** Instructions for the task **
Rewrite the data below with every "Verification" replaced by "Validation" and nothing else changed. Omit the pictures from your version.

[[ Supplied information open ]]

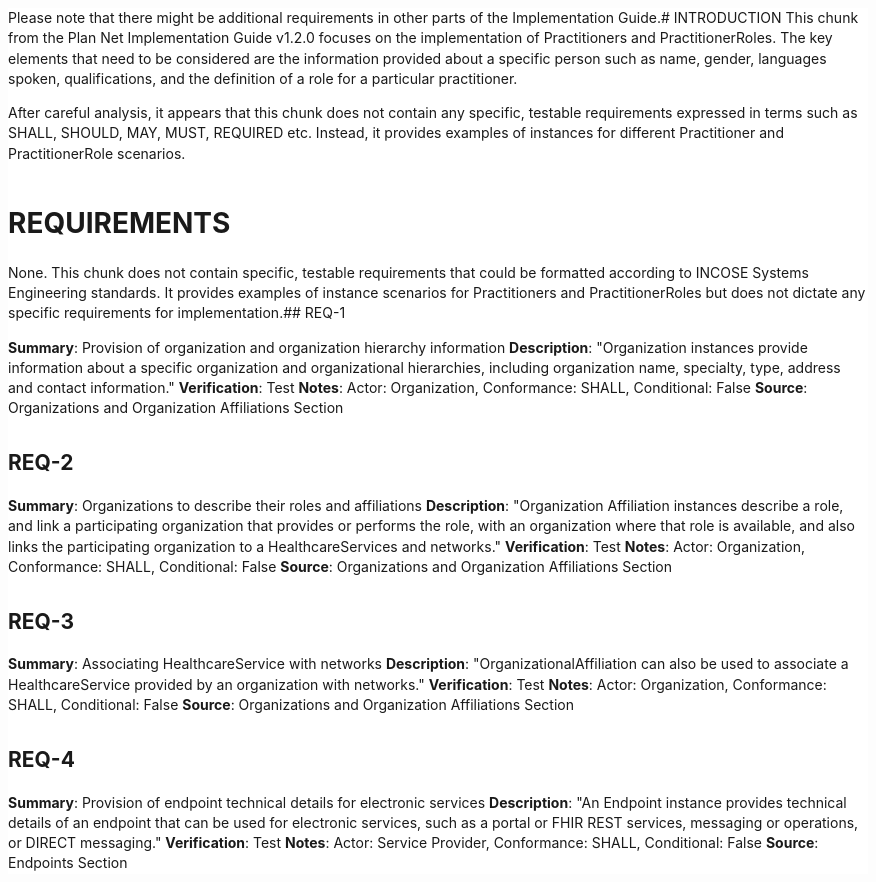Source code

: Please note that there might be additional requirements in other parts of the Implementation Guide.# INTRODUCTION
This chunk from the Plan Net Implementation Guide v1.2.0 focuses on the implementation of Practitioners and PractitionerRoles. The key elements that need to be considered are the information provided about a specific person such as name, gender, languages spoken, qualifications, and the definition of a role for a particular practitioner. 

After careful analysis, it appears that this chunk does not contain any specific, testable requirements expressed in terms such as SHALL, SHOULD, MAY, MUST, REQUIRED etc. Instead, it provides examples of instances for different Practitioner and PractitionerRole scenarios.

# REQUIREMENTS
None. This chunk does not contain specific, testable requirements that could be formatted according to INCOSE Systems Engineering standards. It provides examples of instance scenarios for Practitioners and PractitionerRoles but does not dictate any specific requirements for implementation.## REQ-1

**Summary**: Provision of organization and organization hierarchy information
**Description**: "Organization instances provide information about a specific organization and organizational hierarchies, including organization name, specialty, type, address and contact information."
**Verification**: Test
**Notes**: Actor: Organization, Conformance: SHALL, Conditional: False
**Source**: Organizations and Organization Affiliations Section

## REQ-2

**Summary**: Organizations to describe their roles and affiliations
**Description**: "Organization Affiliation instances describe a role, and link a participating organization that provides or performs the role, with an organization where that role is available, and also links the participating organization to a HealthcareServices and networks."
**Verification**: Test
**Notes**: Actor: Organization, Conformance: SHALL, Conditional: False
**Source**: Organizations and Organization Affiliations Section

## REQ-3

**Summary**: Associating HealthcareService with networks
**Description**: "OrganizationalAffiliation can also be used to associate a HealthcareService provided by an organization with networks."
**Verification**: Test
**Notes**: Actor: Organization, Conformance: SHALL, Conditional: False
**Source**: Organizations and Organization Affiliations Section

## REQ-4

**Summary**: Provision of endpoint technical details for electronic services
**Description**: "An Endpoint instance provides technical details of an endpoint that can be used for electronic services, such as a portal or FHIR REST services, messaging or operations, or DIRECT messaging."
**Verification**: Test
**Notes**: Actor: Service Provider, Conformance: SHALL, Conditional: False
**Source**: Endpoints Section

[[ Supplied information closed ]]

** Output of the exercise **
Source code

: Please note that there might be additional requirements in other parts of the Implementation Guide.# INTRODUCTION
This chunk from the Plan Net Implementation Guide v1.2.0 focuses on the implementation of Practitioners and PractitionerRoles. The key elements that need to be considered are the information provided about a specific person such as name, gender, languages spoken, qualifications, and the definition of a role for a particular practitioner. 

After careful analysis, it appears that this chunk does not contain any specific, testable requirements expressed in terms such as SHALL, SHOULD, MAY, MUST, REQUIRED etc. Instead, it provides examples of instances for different Practitioner and PractitionerRole scenarios.

# REQUIREMENTS
None. This chunk does not contain specific, testable requirements that could be formatted according to INCOSE Systems Engineering standards. It provides examples of instance scenarios for Practitioners and PractitionerRoles but does not dictate any specific requirements for implementation.## REQ-1

**Summary**: Provision of organization and organization hierarchy information
**Description**: "Organization instances provide information about a specific organization and organizational hierarchies, including organization name, specialty, type, address and contact information."
**Validation**: Test
**Notes**: Actor: Organization, Conformance: SHALL, Conditional: False
**Source**: Organizations and Organization Affiliations Section

## REQ-2

**Summary**: Organizations to describe their roles and affiliations
**Description**: "Organization Affiliation instances describe a role, and link a participating organization that provides or performs the role, with an organization where that role is available, and also links the participating organization to a HealthcareServices and networks."
**Validation**: Test
**Notes**: Actor: Organization, Conformance: SHALL, Conditional: False
**Source**: Organizations and Organization Affiliations Section

## REQ-3

**Summary**: Associating HealthcareService with networks
**Description**: "OrganizationalAffiliation can also be used to associate a HealthcareService provided by an organization with networks."
**Validation**: Test
**Notes**: Actor: Organization, Conformance: SHALL, Conditional: False
**Source**: Organizations and Organization Affiliations Section

## REQ-4

**Summary**: Provision of endpoint technical details for electronic services
**Description**: "An Endpoint instance provides technical details of an endpoint that can be used for electronic services, such as a portal or FHIR REST services, messaging or operations, or DIRECT messaging."
**Validation**: Test
**Notes**: Actor: Service Provider, Conformance: SHALL, Conditional: False
**Source**: Endpoints Section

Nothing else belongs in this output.